* **Task objective**:
Both the line below containing "stained with a" and the line containing "staining of high-grade", along with every line between them, should be repeated exactly; no other line belongs in the answer.

::: Dataset :::

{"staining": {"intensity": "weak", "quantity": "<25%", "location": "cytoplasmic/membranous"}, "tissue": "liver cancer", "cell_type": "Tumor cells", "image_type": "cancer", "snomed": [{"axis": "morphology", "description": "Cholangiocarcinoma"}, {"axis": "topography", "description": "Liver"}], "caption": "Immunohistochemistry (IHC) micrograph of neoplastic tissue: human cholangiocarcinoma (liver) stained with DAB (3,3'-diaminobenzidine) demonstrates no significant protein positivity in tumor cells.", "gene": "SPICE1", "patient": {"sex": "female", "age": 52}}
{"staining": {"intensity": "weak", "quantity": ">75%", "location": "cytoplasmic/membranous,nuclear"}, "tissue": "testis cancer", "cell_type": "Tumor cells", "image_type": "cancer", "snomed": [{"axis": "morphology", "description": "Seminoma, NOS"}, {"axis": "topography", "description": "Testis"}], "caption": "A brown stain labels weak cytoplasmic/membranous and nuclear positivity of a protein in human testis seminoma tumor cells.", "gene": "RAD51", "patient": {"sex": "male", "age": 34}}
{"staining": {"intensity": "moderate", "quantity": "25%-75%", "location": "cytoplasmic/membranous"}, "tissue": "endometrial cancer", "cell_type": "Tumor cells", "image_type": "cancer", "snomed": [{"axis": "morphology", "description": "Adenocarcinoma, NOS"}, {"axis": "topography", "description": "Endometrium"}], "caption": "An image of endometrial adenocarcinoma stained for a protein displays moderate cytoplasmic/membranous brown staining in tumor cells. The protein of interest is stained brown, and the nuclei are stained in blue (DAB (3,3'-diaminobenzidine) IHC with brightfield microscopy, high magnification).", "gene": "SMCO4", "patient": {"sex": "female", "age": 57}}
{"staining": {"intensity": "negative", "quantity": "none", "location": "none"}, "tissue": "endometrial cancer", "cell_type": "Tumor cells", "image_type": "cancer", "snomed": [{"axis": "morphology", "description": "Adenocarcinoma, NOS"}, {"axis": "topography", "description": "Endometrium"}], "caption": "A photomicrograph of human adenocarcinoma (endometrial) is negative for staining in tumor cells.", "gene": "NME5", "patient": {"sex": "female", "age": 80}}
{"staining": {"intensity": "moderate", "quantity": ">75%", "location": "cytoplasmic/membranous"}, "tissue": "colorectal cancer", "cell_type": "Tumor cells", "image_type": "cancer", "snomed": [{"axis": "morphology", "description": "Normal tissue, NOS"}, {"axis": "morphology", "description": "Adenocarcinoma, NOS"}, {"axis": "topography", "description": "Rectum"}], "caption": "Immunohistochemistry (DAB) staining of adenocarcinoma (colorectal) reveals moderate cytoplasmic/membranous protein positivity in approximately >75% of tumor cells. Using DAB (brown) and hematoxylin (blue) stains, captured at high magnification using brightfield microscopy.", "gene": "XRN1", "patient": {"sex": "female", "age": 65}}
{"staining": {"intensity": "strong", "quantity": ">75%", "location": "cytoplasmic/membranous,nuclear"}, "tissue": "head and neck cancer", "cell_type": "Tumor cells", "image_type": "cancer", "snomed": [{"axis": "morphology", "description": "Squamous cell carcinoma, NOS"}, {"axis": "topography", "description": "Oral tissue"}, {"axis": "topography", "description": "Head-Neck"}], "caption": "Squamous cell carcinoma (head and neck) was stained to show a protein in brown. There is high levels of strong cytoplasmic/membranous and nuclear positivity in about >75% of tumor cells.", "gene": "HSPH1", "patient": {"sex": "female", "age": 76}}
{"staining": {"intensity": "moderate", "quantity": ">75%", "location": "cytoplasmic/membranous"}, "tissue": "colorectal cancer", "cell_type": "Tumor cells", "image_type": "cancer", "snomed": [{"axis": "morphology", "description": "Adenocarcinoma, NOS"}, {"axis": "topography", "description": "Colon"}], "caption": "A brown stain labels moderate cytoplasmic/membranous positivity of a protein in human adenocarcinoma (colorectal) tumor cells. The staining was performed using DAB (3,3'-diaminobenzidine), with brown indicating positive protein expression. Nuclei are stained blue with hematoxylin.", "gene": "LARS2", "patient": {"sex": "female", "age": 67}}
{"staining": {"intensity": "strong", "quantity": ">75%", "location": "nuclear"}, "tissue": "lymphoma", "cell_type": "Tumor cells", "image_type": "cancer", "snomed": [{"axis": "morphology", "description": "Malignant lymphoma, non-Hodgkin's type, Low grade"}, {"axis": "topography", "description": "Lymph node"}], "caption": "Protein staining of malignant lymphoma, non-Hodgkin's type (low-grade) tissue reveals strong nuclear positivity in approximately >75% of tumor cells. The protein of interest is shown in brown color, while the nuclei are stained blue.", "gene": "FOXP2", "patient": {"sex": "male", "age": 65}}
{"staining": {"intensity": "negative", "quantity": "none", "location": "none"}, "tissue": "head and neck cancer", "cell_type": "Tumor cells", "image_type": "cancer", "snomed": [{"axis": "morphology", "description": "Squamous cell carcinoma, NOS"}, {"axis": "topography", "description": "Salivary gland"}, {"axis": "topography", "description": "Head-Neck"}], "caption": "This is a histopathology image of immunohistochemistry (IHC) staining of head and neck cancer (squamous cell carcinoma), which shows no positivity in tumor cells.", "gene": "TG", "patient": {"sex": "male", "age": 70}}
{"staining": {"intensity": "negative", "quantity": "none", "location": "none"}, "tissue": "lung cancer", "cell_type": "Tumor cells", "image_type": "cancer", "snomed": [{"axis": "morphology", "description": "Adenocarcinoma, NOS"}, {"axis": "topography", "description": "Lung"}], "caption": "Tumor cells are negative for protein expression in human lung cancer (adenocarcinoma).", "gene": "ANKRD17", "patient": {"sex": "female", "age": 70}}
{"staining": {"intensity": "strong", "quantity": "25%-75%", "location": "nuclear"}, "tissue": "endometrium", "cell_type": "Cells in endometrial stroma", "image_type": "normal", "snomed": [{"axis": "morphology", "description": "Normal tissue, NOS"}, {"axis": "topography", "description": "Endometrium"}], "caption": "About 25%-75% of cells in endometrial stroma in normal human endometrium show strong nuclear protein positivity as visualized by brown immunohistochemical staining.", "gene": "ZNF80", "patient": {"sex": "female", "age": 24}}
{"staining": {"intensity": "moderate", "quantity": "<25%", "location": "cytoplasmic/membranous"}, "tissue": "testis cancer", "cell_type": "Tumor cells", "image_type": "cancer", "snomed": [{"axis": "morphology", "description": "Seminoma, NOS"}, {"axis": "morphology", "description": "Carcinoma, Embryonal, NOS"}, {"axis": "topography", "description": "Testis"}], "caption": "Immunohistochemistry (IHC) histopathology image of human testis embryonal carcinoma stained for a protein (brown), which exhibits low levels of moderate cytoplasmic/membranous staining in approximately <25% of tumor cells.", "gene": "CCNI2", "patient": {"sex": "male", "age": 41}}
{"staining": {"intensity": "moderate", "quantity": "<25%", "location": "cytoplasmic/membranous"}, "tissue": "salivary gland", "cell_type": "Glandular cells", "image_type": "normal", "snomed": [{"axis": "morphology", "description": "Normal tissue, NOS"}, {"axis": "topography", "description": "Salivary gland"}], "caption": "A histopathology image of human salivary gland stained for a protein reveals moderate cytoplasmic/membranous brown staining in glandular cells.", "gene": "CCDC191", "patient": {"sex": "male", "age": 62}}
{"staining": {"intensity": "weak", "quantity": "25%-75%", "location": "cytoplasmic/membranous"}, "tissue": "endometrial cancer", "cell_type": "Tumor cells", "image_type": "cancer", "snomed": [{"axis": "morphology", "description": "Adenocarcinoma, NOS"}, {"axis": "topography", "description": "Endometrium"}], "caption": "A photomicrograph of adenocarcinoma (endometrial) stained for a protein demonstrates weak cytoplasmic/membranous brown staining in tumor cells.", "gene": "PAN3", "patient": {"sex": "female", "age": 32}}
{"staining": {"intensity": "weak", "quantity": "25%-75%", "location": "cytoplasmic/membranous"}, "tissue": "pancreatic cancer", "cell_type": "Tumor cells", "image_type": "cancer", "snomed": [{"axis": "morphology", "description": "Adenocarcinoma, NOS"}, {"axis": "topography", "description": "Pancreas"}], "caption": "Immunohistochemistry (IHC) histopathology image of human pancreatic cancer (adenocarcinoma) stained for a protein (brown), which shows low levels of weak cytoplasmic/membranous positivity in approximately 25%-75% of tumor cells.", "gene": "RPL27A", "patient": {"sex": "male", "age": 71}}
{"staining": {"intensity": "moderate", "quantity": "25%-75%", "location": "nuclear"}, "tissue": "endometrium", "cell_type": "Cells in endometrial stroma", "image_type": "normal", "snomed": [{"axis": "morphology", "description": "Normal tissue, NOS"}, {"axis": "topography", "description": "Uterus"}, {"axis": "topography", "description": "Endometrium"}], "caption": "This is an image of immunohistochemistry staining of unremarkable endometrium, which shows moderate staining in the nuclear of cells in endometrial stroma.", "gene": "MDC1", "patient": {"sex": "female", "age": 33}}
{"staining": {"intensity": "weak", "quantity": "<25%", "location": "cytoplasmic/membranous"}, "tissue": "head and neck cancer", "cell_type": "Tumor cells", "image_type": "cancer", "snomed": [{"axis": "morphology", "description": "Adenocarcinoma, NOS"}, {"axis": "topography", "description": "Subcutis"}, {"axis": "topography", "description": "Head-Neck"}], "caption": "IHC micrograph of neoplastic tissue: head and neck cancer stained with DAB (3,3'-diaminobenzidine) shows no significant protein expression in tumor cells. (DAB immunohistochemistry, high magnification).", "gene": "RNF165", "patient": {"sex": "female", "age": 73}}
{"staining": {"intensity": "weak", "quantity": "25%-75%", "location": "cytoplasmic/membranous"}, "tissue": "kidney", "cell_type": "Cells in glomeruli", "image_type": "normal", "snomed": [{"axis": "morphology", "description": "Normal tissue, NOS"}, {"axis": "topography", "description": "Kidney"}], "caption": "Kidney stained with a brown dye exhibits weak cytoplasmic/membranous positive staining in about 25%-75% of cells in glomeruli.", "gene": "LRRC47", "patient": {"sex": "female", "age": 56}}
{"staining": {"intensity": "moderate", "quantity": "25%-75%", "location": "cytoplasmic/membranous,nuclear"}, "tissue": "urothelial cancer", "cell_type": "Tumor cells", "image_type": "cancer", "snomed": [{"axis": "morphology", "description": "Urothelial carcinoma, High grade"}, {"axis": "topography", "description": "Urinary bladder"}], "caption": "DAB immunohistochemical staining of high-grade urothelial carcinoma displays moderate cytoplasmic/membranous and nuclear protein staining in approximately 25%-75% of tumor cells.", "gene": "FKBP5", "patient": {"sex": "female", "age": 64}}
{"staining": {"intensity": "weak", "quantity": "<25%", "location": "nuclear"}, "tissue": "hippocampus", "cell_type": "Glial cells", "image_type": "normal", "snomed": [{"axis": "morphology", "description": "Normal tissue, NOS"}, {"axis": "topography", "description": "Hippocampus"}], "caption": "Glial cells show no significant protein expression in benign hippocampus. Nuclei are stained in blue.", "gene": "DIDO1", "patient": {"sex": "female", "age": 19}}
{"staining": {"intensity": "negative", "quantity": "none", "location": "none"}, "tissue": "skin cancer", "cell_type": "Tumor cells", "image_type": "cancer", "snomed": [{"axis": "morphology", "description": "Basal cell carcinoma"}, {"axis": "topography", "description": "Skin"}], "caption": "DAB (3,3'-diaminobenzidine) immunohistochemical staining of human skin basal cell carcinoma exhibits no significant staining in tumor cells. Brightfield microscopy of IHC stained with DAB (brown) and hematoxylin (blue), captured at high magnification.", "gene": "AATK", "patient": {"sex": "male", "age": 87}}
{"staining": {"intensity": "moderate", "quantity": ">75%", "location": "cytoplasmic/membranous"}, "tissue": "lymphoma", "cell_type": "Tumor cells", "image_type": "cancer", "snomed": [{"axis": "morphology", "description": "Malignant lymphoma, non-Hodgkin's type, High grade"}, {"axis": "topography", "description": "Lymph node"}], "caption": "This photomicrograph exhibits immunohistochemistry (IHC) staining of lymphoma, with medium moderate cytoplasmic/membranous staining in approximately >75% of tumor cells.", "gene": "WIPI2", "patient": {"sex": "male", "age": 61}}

:::

* **Response to this task**:
{"staining": {"intensity": "weak", "quantity": "25%-75%", "location": "cytoplasmic/membranous"}, "tissue": "kidney", "cell_type": "Cells in glomeruli", "image_type": "normal", "snomed": [{"axis": "morphology", "description": "Normal tissue, NOS"}, {"axis": "topography", "description": "Kidney"}], "caption": "Kidney stained with a brown dye exhibits weak cytoplasmic/membranous positive staining in about 25%-75% of cells in glomeruli.", "gene": "LRRC47", "patient": {"sex": "female", "age": 56}}
{"staining": {"intensity": "moderate", "quantity": "25%-75%", "location": "cytoplasmic/membranous,nuclear"}, "tissue": "urothelial cancer", "cell_type": "Tumor cells", "image_type": "cancer", "snomed": [{"axis": "morphology", "description": "Urothelial carcinoma, High grade"}, {"axis": "topography", "description": "Urinary bladder"}], "caption": "DAB immunohistochemical staining of high-grade urothelial carcinoma displays moderate cytoplasmic/membranous and nuclear protein staining in approximately 25%-75% of tumor cells.", "gene": "FKBP5", "patient": {"sex": "female", "age": 64}}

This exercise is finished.